At the word, the piqueur slipped the leashes, and the two dogs dashed into the midst of the carnage, upsetting the smaller hounds, and with their iron-coated sides forcing their way to the boar, whom they seized each by an ear. The animal, feeling himself coiffé, as it is termed, gnashed his teeth with pain and fury.

"Bravo, Duredent! Bravo, Risquetout!" vociferated Charles. "Courage, my dogs! a spear! a spear!"

"Will you have my arquebuss?" said the Duke of Alençon.

"No," cried the king. "No—one does not feel the ball go in; there is no pleasure in that. One feels the spear. A spear! a spear!"

A boar-spear made of wood hardened in the fire and tipped with iron, was handed to the king. "Be cautious, brother!" exclaimed Margaret.

"Sus, sus, sire!" cried the Duchess of Nevers. "Do not miss him, sire. A good thrust to the brute!"

"You may depend on that, duchess," replied Charles. And levelling his spear, he charged the boar, who, being held down by the two dogs, could not avoid the blow. Nevertheless, at the sight of the glittering point of the weapon, the animal made a movement on one side, and the spear, instead of piercing his breast, grazed his shoulder, and struck against the rock in his rear.

"Mille noms d'un diable!" cried the king, "I have missed him. A spear! a spear!" And backing his horse, like a knight in the lists, he pitched away his weapon, of which the point had turned against the rock. A piqueur advanced to give him another. But at the same moment, as if he had foreseen the fate that awaited him, and was determined to avoid it at any cost, the boar, by a violent effort, wrenched his torn ears from the jaws of the dogs, and with bloodshot eyes, bristling and hideous, his respiration sounding like the bellows of a forge, and his teeth chattering and grinding against each other, he lowered his head and made a rush at the king's horse.
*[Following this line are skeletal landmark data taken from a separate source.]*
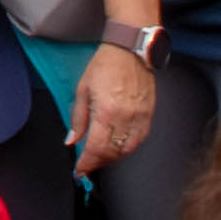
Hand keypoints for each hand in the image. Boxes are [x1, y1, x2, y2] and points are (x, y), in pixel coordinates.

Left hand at [71, 40, 157, 175]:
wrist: (130, 49)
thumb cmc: (104, 65)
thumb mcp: (82, 90)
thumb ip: (78, 119)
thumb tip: (71, 141)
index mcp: (106, 112)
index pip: (96, 148)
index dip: (87, 163)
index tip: (79, 170)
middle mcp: (125, 118)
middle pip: (112, 153)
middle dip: (97, 163)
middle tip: (87, 165)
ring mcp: (140, 117)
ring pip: (127, 150)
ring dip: (112, 158)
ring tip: (100, 158)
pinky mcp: (149, 114)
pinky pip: (140, 139)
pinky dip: (128, 148)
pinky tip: (118, 148)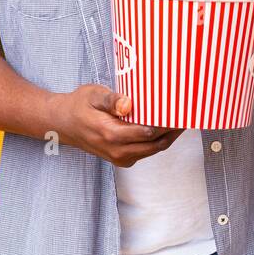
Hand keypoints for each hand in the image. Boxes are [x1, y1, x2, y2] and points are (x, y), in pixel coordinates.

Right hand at [46, 84, 183, 167]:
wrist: (63, 124)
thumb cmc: (79, 105)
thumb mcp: (93, 95)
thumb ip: (112, 100)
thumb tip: (128, 105)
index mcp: (112, 134)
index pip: (149, 131)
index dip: (168, 122)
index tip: (182, 109)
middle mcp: (118, 151)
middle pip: (156, 143)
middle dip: (174, 130)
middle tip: (190, 114)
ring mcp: (120, 158)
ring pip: (154, 150)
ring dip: (169, 136)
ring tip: (183, 119)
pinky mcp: (122, 159)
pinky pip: (147, 151)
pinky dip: (159, 141)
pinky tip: (167, 127)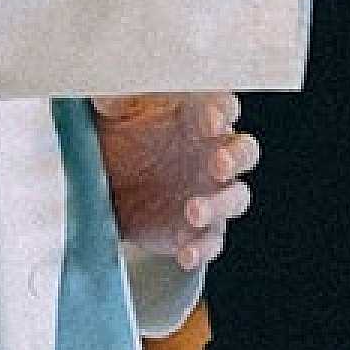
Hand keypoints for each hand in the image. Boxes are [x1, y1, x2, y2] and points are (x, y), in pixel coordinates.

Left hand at [93, 92, 257, 269]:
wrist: (105, 186)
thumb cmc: (119, 139)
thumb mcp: (110, 114)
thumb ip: (114, 102)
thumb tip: (108, 96)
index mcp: (195, 118)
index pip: (222, 106)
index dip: (221, 111)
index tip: (210, 119)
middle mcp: (211, 154)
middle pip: (244, 151)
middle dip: (235, 157)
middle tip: (219, 163)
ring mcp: (210, 193)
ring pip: (235, 198)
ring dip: (220, 204)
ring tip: (193, 211)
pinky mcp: (198, 229)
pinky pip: (211, 240)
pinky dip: (202, 248)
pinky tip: (186, 253)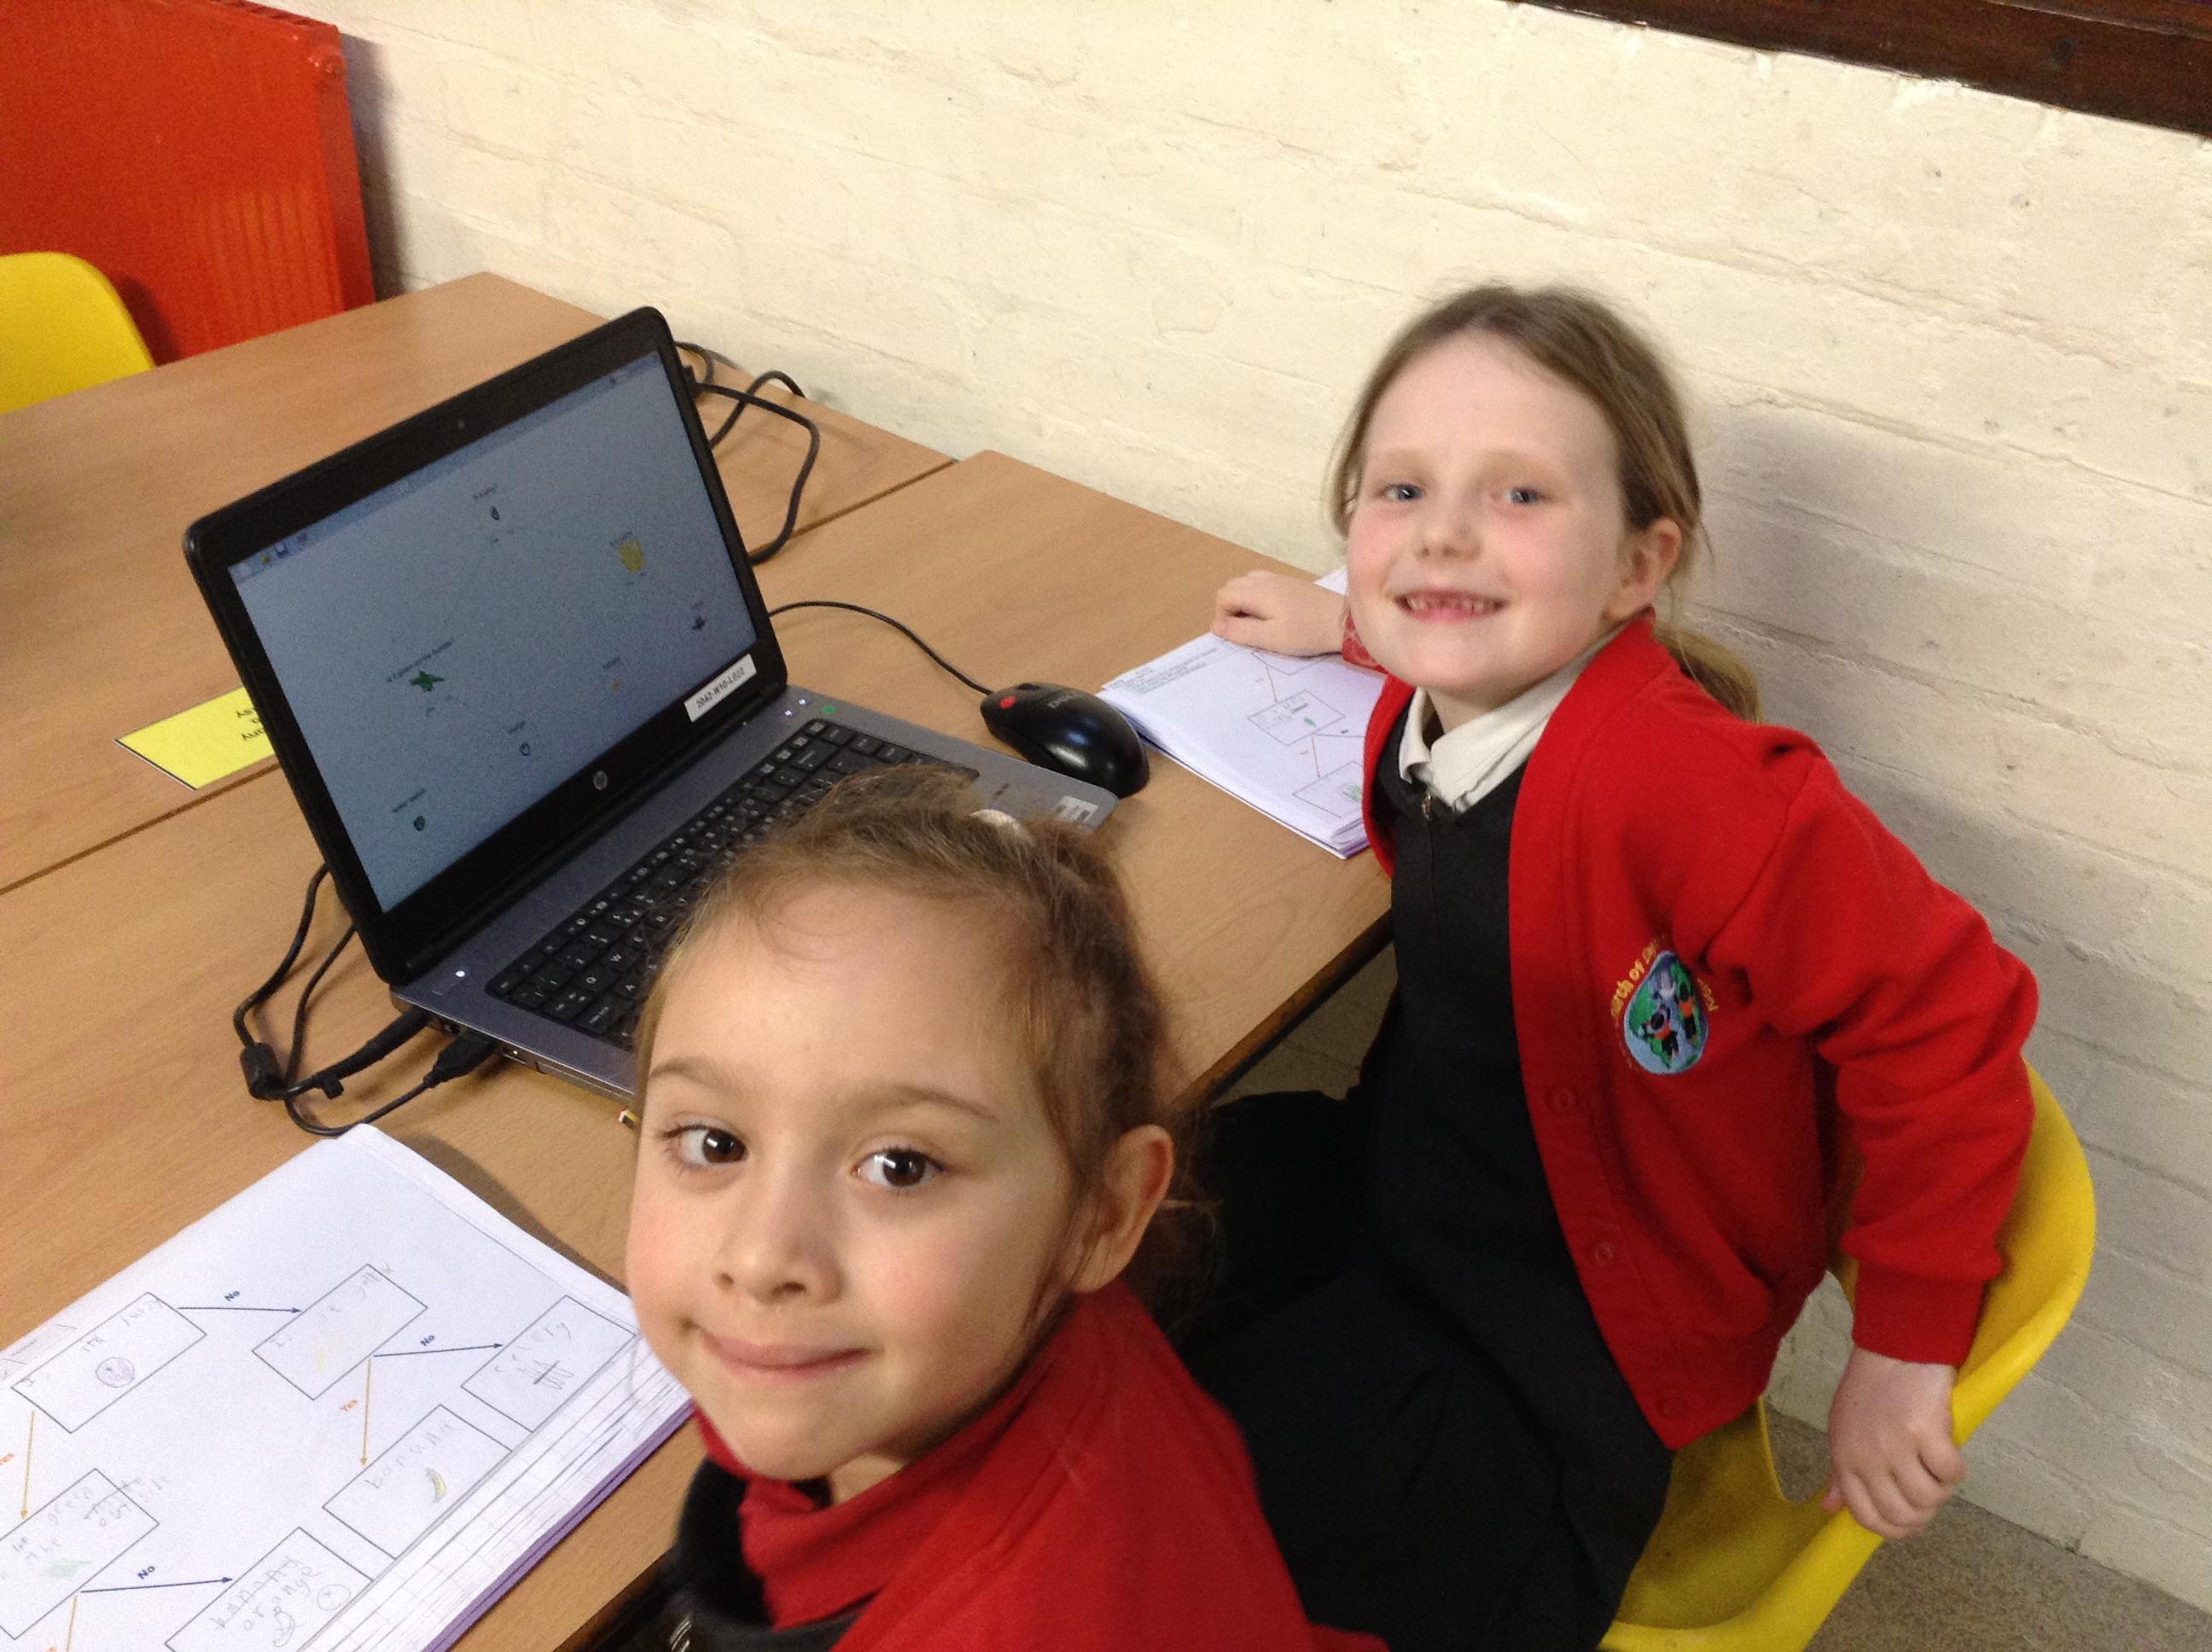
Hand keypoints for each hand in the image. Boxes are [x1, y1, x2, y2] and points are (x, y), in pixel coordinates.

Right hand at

Charles was too experienced a sportsman not to have anticipated this attack, and he turned his horse quickly aside. But he had pressed too hard upon the bit; the horse reared violently, and, either terrified at the boar or compelled by the pull on the bridle, fell backwards. The spectators uttered a terrible cry. The king's thigh was under the horse.

"Slack your rein!" cried Henry, "slack your rein!"

The king relinquished his hold on the bridle, seized the saddle with his left hand, and with his right tried to draw his hunting-knife; but the blade, pressed upon by the weight of his body, would not leave its sheath.